■ **WRITTEN TASK**
From the line that includes "### Integration Tests" to the last line of the data, quote each line precisely; both boundary lines belong in the answer.

(Stored data)
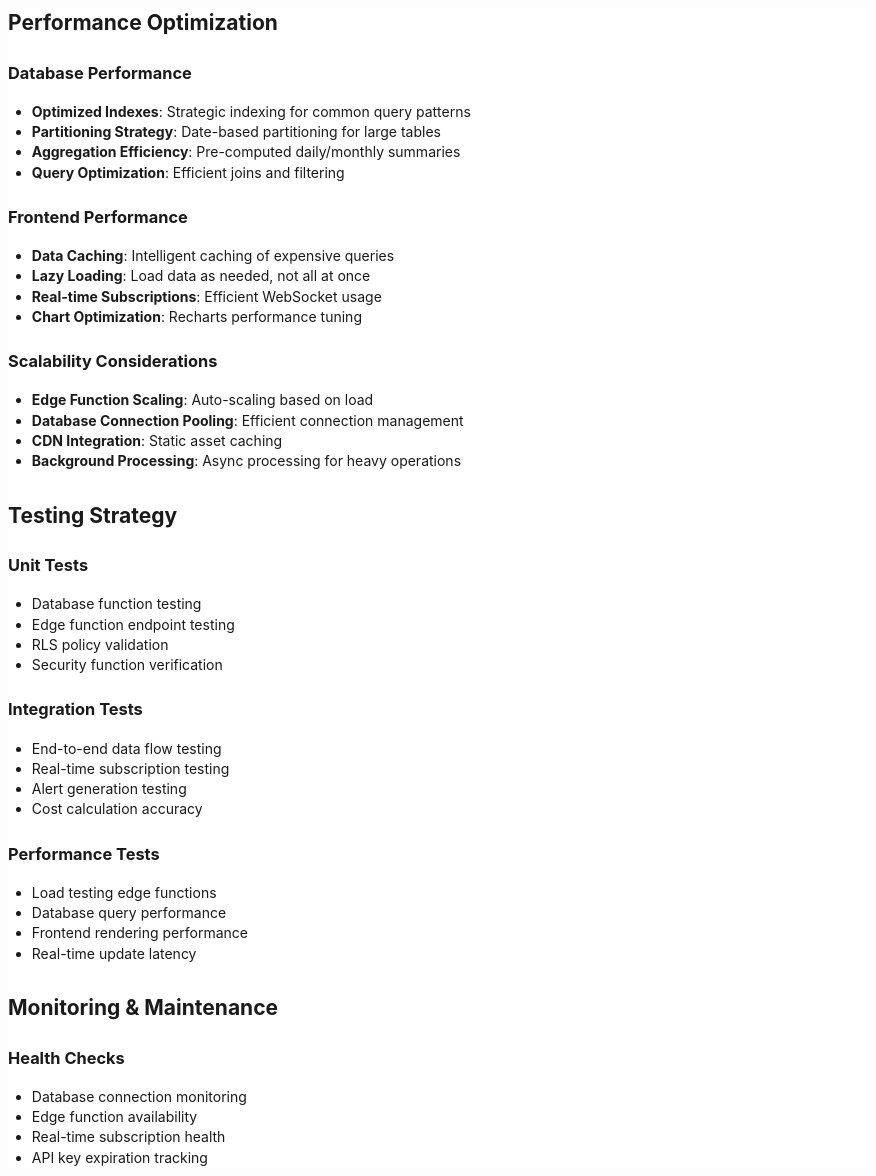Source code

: ## Performance Optimization

### Database Performance
- **Optimized Indexes**: Strategic indexing for common query patterns
- **Partitioning Strategy**: Date-based partitioning for large tables
- **Aggregation Efficiency**: Pre-computed daily/monthly summaries
- **Query Optimization**: Efficient joins and filtering

### Frontend Performance
- **Data Caching**: Intelligent caching of expensive queries
- **Lazy Loading**: Load data as needed, not all at once
- **Real-time Subscriptions**: Efficient WebSocket usage
- **Chart Optimization**: Recharts performance tuning

### Scalability Considerations
- **Edge Function Scaling**: Auto-scaling based on load
- **Database Connection Pooling**: Efficient connection management
- **CDN Integration**: Static asset caching
- **Background Processing**: Async processing for heavy operations

## Testing Strategy

### Unit Tests
- Database function testing
- Edge function endpoint testing
- RLS policy validation
- Security function verification

### Integration Tests
- End-to-end data flow testing
- Real-time subscription testing
- Alert generation testing
- Cost calculation accuracy

### Performance Tests
- Load testing edge functions
- Database query performance
- Frontend rendering performance
- Real-time update latency

## Monitoring & Maintenance

### Health Checks
- Database connection monitoring
- Edge function availability
- Real-time subscription health
- API key expiration tracking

■ **RESULT OF THE TASK**
### Integration Tests
- End-to-end data flow testing
- Real-time subscription testing
- Alert generation testing
- Cost calculation accuracy

### Performance Tests
- Load testing edge functions
- Database query performance
- Frontend rendering performance
- Real-time update latency

## Monitoring & Maintenance

### Health Checks
- Database connection monitoring
- Edge function availability
- Real-time subscription health
- API key expiration tracking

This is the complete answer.